*TASK ITEM*
Please copy out the review of Itch's album 'The Deep End' below, word for word and in full.

*EXTRACT TO READ*
■ ■ ■ ■ ■
It’s safe to say that Jonny Fox, more commonly known as Itch, has had a more colourful life than most. From living in a squat as a teenage punk, to fighting for his fiercely held political beliefs as a self-confessed anarchist at protests up and down the country, to rising to prominence as frontman of genre mashing ska punks The King Blues, Itch has the sort of heart belied by his slight frame and a burning intellect at odds with his background.
After the band that gave Itch a chance at an unexpected career in music came to a messy and acrimonious end a year or so ago, it was unclear where the enigmatic and outspoken Londoner would turn next. After two free released EPs, Itch is back with his Red Bull Records backed debut solo album ‘The Deep End’.
Largely co-written with producer John Feldmann (The Used, Good Charlotte, Natives) Itch has left his simple ska roots largely behind. ‘The Deep End’ is a slick and eclectic record with practically every track taking its basis in a different genre. Despite this, the over-riding sound is a surprisingly commercial one, and there is a sense that Itch and Feldmann have pointedly written a record with as much mass appeal as possible (thankfully keeping Itch’s occasional OTT political tendencies to a minimum). Consequently electro, hip-hop and dubstep elements are equally as prominent as the ska and punk rock sounds on which Itch cut his musical teeth.
’The Deep End’ manages to squeeze in almost as many guest appearances as it does musical genres, most of the songs see Itch rapping or speaking the verses with a collaborator singing the chorus hook. Although Itch is far from the world’s greatest rapper, his trademark delivery is as raw and honest as ever, and some of the guest vocals leave a much stronger impression then had he sung the part himself. The most notable appearance is that of Taking Back Sunday’s Adam Lazzarra who utterly steals the show in the album’s stand out track ‘Homeless Romantic’. The merging of acoustic-ska punk and an RnB chorus hook on ‘Laugh’ also works much better than you would expect in another of the record’s most enjoyable moments.
■ ■ ■ ■ ■
*ENTRIES SHOWN*
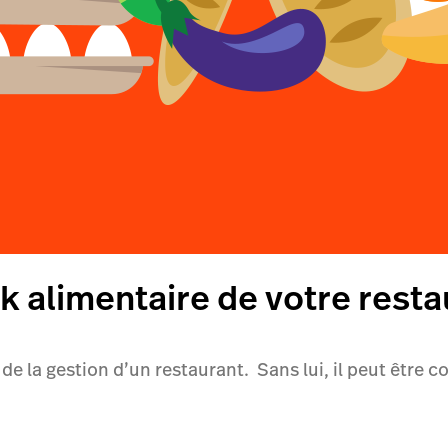
 alimentaire de votre resta
de la gestion d’un restaurant. Sans lui, il peut être c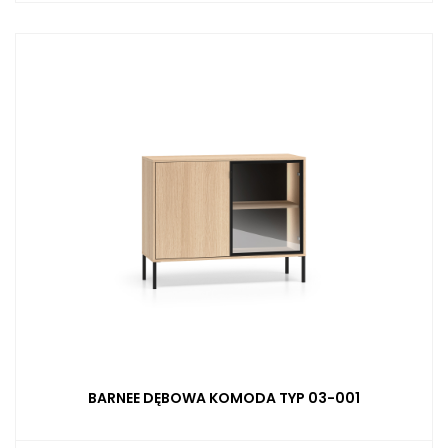
BARNEE DĘBOWA KOMODA TYP 03-001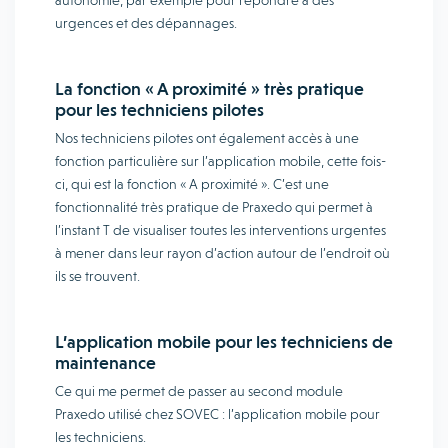
autonomie, par exemple pour répondre à des
urgences et des dépannages.
La fonction « A proximité » très pratique
pour les techniciens pilotes
Nos techniciens pilotes ont également accès à une
fonction particulière sur l’application mobile, cette fois-
ci, qui est la fonction « A proximité ». C’est une
fonctionnalité très pratique de Praxedo qui permet à
l’instant T de visualiser toutes les interventions urgentes
à mener dans leur rayon d’action autour de l’endroit où
ils se trouvent.
L’application mobile pour les techniciens de
maintenance
Ce qui me permet de passer au second module
Praxedo utilisé chez SOVEC : l’application mobile pour
les techniciens.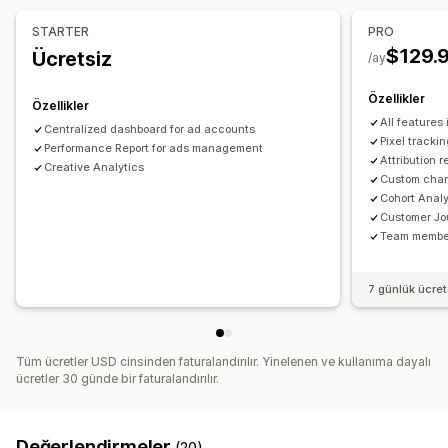
Pazarlama ve satış
STARTER
PRO
Performans analizleri
Pazarlama öz nitelikleri
ROAS
Kâr analizleri
$129.
Ücretsiz
/ay
Performans takibi
Reklam harcaması
Etkileşim ölçümleri
Satın alım takibi
Huni analizi
UTM takibi
Piksel takibi
ROI analizi
Tıklama oranı
Dönüşüm izleme
Özellikler
Özellikler
Görseller ve raporlar
Edinme başına maliyet
Kontrol panelleri
Gösterim sayımı
All features
Centralized dashboard for ad accounts
Analizler kontrol paneli
Özel kontrol panelleri
UTM öz nitelikleri
Trafik kaynakları
Pixel trackin
Performance Report for ads management
Çoklu mağaza raporları
Özel raporlar
Geçmiş analizi
Attribution r
Creative Analytics
Custom chan
Cohort Analy
Customer Jo
Team membe
7 günlük ücre
Tüm ücretler USD cinsinden faturalandırılır. Yinelenen ve kullanıma dayalı
ücretler 30 günde bir faturalandırılır.
Değerlendirmeler
(20)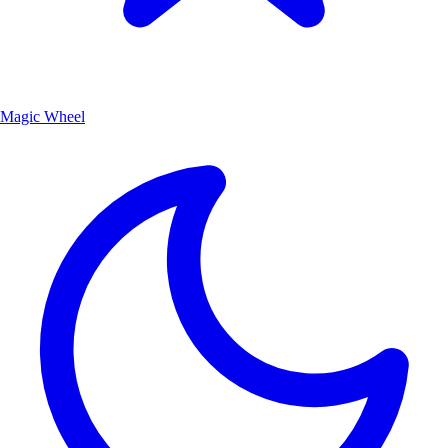
Magic Wheel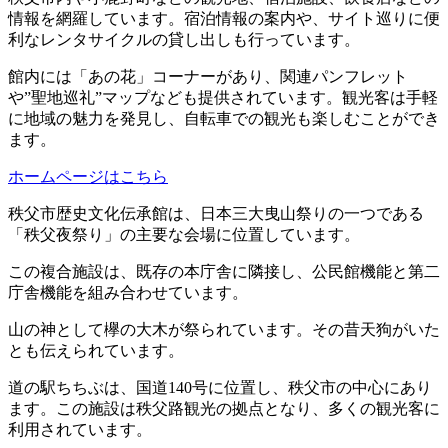
情報を網羅しています。宿泊情報の案内や、サイト巡りに便
利なレンタサイクルの貸し出しも行っています。
館内には「あの花」コーナーがあり、関連パンフレット
や”聖地巡礼”マップなども提供されています。観光客は手軽
に地域の魅力を発見し、自転車での観光も楽しむことができ
ます。
ホームページはこちら
秩父市歴史文化伝承館は、日本三大曳山祭りの一つである
「秩父夜祭り」の主要な会場に位置しています。
この複合施設は、既存の本庁舎に隣接し、公民館機能と第二
庁舎機能を組み合わせています。
山の神として欅の大木が祭られています。その昔天狗がいた
とも伝えられています。
道の駅ちちぶは、国道140号に位置し、秩父市の中心にあり
ます。この施設は秩父路観光の拠点となり、多くの観光客に
利用されています。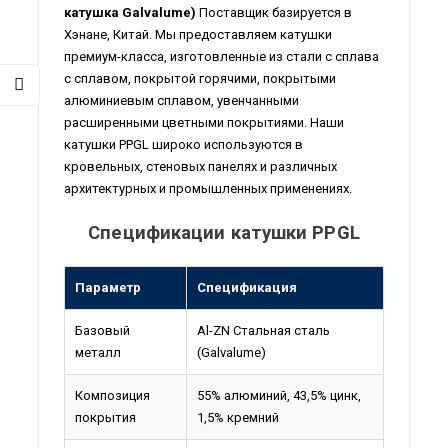
катушка Galvalume)
Поставщик базируется в
Хэнане, Китай. Мы предоставляем катушки
премиум-класса, изготовленные из стали с сплава
с сплавом, покрытой горячими, покрытыми
алюминиевым сплавом, увенчанными
расширенными цветными покрытиями. Наши
катушки PPGL широко используются в
кровельных, стеновых панелях и различных
архитектурных и промышленных применениях.
Спецификации катушки PPGL
Параметр
Спецификация
Базовый
Al-ZN Стальная сталь
металл
(Galvalume)
Композиция
55% алюминий, 43,5% цинк,
покрытия
1,5% кремний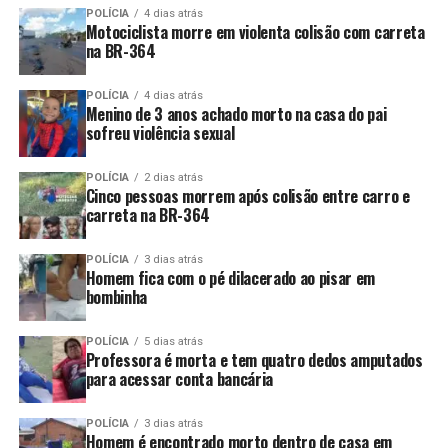
POLÍCIA
4 dias atrás
Motociclista morre em violenta colisão com carreta
na BR-364
POLÍCIA
4 dias atrás
Menino de 3 anos achado morto na casa do pai
sofreu violência sexual
POLÍCIA
2 dias atrás
Cinco pessoas morrem após colisão entre carro e
carreta na BR-364
POLÍCIA
3 dias atrás
Homem fica com o pé dilacerado ao pisar em
bombinha
POLÍCIA
5 dias atrás
Professora é morta e tem quatro dedos amputados
para acessar conta bancária
POLÍCIA
3 dias atrás
Homem é encontrado morto dentro de casa em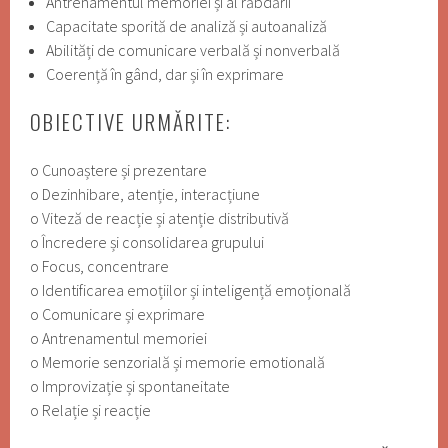
Antrenamentul memoriei și al răbdării
Capacitate sporită de analiză și autoanaliză
Abilități de comunicare verbală și nonverbală
Coerență în gând, dar și în exprimare
OBIECTIVE URMĂRITE:
o Cunoaștere și prezentare
o Dezinhibare, atenție, interacțiune
o Viteză de reacție și atenție distributivă
o Încredere și consolidarea grupului
o Focus, concentrare
o Identificarea emoțiilor și inteligență emoțională
o Comunicare și exprimare
o Antrenamentul memoriei
o Memorie senzorială și memorie emotională
o Improvizație și spontaneitate
o Relație și reacție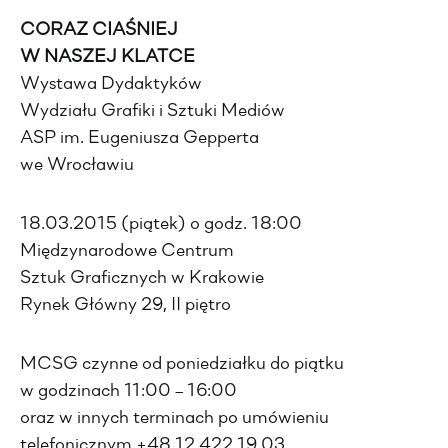
CORAZ CIAŚNIEJ
W NASZEJ KLATCE
Wystawa Dydaktyków
Wydziału Grafiki i Sztuki Mediów
ASP im. Eugeniusza Gepperta
we Wrocławiu
18.03.2015 (piątek) o godz. 18:00
Międzynarodowe Centrum
Sztuk Graficznych w Krakowie
Rynek Główny 29, II piętro
MCSG czynne od poniedziałku do piątku
w godzinach 11:00 – 16:00
oraz w innych terminach po umówieniu
telefonicznym +48 12 422 19 03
■ ■ ■ ■ ■
*FINISHED EXERCISE*
It’s safe to say that Jonny Fox, more commonly known as Itch, has had a more colourful life than most. From living in a squat as a teenage punk, to fighting for his fiercely held political beliefs as a self-confessed anarchist at protests up and down the country, to rising to prominence as frontman of genre mashing ska punks The King Blues, Itch has the sort of heart belied by his slight frame and a burning intellect at odds with his background.
After the band that gave Itch a chance at an unexpected career in music came to a messy and acrimonious end a year or so ago, it was unclear where the enigmatic and outspoken Londoner would turn next. After two free released EPs, Itch is back with his Red Bull Records backed debut solo album ‘The Deep End’.
Largely co-written with producer John Feldmann (The Used, Good Charlotte, Natives) Itch has left his simple ska roots largely behind. ‘The Deep End’ is a slick and eclectic record with practically every track taking its basis in a different genre. Despite this, the over-riding sound is a surprisingly commercial one, and there is a sense that Itch and Feldmann have pointedly written a record with as much mass appeal as possible (thankfully keeping Itch’s occasional OTT political tendencies to a minimum). Consequently electro, hip-hop and dubstep elements are equally as prominent as the ska and punk rock sounds on which Itch cut his musical teeth.
’The Deep End’ manages to squeeze in almost as many guest appearances as it does musical genres, most of the songs see Itch rapping or speaking the verses with a collaborator singing the chorus hook. Although Itch is far from the world’s greatest rapper, his trademark delivery is as raw and honest as ever, and some of the guest vocals leave a much stronger impression then had he sung the part himself. The most notable appearance is that of Taking Back Sunday’s Adam Lazzarra who utterly steals the show in the album’s stand out track ‘Homeless Romantic’. The merging of acoustic-ska punk and an RnB chorus hook on ‘Laugh’ also works much better than you would expect in another of the record’s most enjoyable moments.